Le gouvernement était encore en train de détailler, à l'heure où nous bouclions, des mesures en faveur de l'élevage. L'Etat va ainsi débloquer plus de 600 millions d'euros, dont 100 millions d'euros d'annulations de charges et de cotisations et 500 millions de reports. Xavier Beulin, président de la FNSEA, avait auparavant expliqué attendre des mesures d'urgence, mais aussi de moyen et long terme.

Alors que la crise couvait depuis des semaines, voire des mois, elle a pris, à la faveur des actions des éleveurs, de plus en plus importantes, un tournant nouveau le weekend du 18 juillet. À cette même date, le président de la République lui-même s'est ému de la situation des éleveurs, envoyant un signal politique fort, notamment à l'intention de la grande distribution. Les choses se sont ensuite accélérées. La remise du rapport du médiateur des relations commerciales agricoles (Francis Amand) sur les engagements pris dans les filières bovine et porcine a été avancée du 23 au 21 juillet.

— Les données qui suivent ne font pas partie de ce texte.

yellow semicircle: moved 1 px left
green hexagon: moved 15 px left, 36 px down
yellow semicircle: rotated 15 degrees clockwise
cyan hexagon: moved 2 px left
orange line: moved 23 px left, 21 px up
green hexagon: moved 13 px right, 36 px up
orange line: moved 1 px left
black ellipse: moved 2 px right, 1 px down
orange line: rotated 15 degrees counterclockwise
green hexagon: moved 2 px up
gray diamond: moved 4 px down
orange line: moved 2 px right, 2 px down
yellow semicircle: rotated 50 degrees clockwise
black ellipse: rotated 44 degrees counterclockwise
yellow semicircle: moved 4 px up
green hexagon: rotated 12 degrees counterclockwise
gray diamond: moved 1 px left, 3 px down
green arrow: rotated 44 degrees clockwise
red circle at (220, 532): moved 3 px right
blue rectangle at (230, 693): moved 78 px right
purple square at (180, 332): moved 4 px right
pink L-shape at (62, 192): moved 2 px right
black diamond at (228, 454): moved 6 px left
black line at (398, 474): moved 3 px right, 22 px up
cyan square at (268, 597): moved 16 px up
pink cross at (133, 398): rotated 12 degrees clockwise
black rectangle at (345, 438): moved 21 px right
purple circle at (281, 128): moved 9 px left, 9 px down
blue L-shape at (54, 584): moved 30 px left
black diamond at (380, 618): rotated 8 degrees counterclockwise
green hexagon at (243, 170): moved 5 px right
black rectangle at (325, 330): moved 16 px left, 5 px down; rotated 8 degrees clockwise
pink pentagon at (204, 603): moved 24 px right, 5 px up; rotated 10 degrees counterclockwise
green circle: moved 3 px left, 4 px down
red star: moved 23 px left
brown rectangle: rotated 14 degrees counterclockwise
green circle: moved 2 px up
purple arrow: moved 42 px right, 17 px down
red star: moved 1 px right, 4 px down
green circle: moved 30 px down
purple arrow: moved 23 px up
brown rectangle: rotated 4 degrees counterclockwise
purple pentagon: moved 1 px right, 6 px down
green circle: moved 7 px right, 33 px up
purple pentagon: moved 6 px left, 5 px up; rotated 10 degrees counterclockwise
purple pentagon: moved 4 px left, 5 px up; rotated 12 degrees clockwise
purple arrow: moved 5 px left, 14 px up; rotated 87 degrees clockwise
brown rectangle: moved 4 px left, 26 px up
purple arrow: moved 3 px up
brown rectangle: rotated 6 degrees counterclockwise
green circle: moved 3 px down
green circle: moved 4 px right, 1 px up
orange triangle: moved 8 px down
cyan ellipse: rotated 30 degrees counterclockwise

Le même jour, Stéphane Le Foll s'est rendu à Caen, où les actions des éleveurs étaient particulièrement spectaculaires, et des mesures d'urgence ont été annoncées pour le conseil des ministres du lendemain.

Face à l'exaspération des éleveurs, le gouvernement a d'abord choisi la distribution comme bouc émissaire. « Je lance encore un appel à cette grande distribution, pour qu'elle offre aux consommateurs la qualité et aux agriculteurs un prix », a ainsi déclaré François Hollande le 18 juillet, à l'occasion d'un déplacement en Lozère. Sans surprise, la distribution a tout de suite réagi, rappelant qu'elle ne se fournit pas directement auprès des éleveurs, mais auprès des industriels. Rappelons aussi que dans certaines filières, le poids de la restauration hors foyer est important.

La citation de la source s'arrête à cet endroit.